- Born: 1879 Oakland, California, U.S.
- Died: Unknown
- Occupations: Author, composer, singing teacher
- Known for: Tools for Speaking and Singing (1955)

= Gertrude Wheeler Beckman =

American teacher and author

Gertrude Wheeler Beckman was an American author, composer, lyricist, singing teacher and phonologist. Her book on singing technique, Tools for Speaking and Singing, was published in 1955. She also inspired William Francis Giauque to study chemistry, the subject of his Nobel Prize in 1949.

==Biography==
Beckman was born in Oakland, California in 1879, one of the three children of Charles C. and Angelina (or Angeline) (née Stetson) Wheeler. One of her brothers, Charles Stetson Wheeler, became a politician and attorney while the other, William Riley Wheeler, did not attend college.
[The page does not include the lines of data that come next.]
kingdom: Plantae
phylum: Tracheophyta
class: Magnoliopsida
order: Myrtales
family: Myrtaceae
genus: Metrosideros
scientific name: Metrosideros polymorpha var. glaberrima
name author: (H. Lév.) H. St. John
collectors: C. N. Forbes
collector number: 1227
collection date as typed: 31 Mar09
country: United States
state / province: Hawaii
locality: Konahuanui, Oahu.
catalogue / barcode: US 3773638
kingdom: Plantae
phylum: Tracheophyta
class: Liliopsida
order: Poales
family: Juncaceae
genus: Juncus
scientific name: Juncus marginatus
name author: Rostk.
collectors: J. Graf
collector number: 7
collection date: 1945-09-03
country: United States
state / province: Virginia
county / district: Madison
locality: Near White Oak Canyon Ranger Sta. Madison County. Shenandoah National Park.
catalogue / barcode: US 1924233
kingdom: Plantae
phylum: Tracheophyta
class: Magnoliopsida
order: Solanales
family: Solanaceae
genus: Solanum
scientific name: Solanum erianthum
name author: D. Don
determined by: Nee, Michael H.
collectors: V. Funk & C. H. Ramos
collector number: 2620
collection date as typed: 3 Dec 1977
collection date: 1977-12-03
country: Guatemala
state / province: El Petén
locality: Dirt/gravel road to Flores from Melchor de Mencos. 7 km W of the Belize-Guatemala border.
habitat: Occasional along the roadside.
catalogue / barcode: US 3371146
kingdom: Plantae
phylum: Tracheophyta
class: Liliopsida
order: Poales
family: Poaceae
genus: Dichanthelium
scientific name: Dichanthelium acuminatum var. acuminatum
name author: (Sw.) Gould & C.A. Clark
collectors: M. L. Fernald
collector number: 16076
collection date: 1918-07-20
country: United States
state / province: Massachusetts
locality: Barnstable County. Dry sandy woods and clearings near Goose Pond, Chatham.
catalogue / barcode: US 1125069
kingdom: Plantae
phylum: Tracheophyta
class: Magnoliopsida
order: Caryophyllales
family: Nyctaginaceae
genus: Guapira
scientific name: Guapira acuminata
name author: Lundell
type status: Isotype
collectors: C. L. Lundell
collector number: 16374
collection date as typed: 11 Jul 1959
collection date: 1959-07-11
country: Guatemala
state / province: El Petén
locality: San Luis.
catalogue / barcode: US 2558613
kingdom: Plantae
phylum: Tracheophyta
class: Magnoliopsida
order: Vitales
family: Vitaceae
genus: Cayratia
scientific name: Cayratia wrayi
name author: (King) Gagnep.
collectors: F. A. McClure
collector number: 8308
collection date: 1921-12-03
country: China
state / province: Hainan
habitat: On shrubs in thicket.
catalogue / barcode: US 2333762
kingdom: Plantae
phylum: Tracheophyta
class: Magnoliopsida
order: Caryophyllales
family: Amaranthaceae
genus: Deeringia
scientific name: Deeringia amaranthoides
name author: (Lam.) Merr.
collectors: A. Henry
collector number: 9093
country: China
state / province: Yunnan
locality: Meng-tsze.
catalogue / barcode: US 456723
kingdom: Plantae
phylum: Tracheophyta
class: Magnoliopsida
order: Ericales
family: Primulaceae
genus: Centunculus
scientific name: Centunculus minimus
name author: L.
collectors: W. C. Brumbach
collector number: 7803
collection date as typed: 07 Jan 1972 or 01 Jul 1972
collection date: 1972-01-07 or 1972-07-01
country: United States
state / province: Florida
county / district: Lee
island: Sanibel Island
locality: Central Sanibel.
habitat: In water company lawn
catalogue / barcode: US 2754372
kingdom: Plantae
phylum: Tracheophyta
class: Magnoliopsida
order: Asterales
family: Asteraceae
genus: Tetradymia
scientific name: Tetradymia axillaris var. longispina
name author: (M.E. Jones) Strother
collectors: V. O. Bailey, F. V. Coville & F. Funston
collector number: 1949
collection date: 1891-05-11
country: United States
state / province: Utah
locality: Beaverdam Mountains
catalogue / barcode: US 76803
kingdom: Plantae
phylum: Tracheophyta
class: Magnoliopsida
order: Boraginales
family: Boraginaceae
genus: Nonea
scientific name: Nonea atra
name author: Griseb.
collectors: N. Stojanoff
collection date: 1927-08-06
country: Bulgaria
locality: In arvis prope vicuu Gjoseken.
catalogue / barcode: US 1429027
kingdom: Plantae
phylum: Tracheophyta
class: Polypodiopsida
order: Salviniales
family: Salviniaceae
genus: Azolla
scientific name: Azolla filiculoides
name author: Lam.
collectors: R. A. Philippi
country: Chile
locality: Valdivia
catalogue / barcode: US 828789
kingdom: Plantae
Beckman became a singing teacher and phonologist. She married John W. Beckman, an electrochemical engineer who worked in Niagara Falls, New York for the American Cyanamid Company.

== Relationship with the Giauque family ==
Around 1908, the Beckmans employed Isabella Giauque as a seamstress. She had recently been widowed, leaving her family in difficult financial circumstances. Giauque asked Beckman to talk with her son, William Francis Giauque, about his plan to take a business course so that he could become employed as soon as possible, rather than do as his mother wanted and embark on longer studies leading to a college degree. Beckman described the contrasting careers of her two brothers to the young man, emphasising the value of education. As a result of this conversation, and later advice from Beckman, he started on a path that took him to study chemistry at University of California, Berkeley and then remain in academic science. He was eventually awarded the Nobel Prize for chemistry in 1949. The Beckmans later moved to Berkeley, California.

== Career ==
Beckman taught singing to opera and folk singers, including Richard Dyer-Bennet. Beckman and Dyer-Bennet met at a Christmas party when he was a university student and she persuaded him to take a music course, a subject in which he had already shown aptitude, rather than be focused on professional sports. She also encouraged him to meet the lute-player Sven Scholander by travelling to Sweden, which turned out to be important in Dyer-Bennet's development as a singer.

In addition, Beckman wrote music and lyrics for songs. At least one survives from 1911: We are here, LaFayette! In 1955, her book Tools for Speaking and Singing was published. The content was about techniques for singing, especially learning to produce the sounds as a reflexive action, rather than through direct control of muscles. The principles of this approach were described in the first half of the book, followed by practical applications. A reviewer considered that this was an excellent approach and description, although parts could have been written more clearly. Beckman had developed this approach with her friend and colleague, the soprano Ida Auer-Herbeck.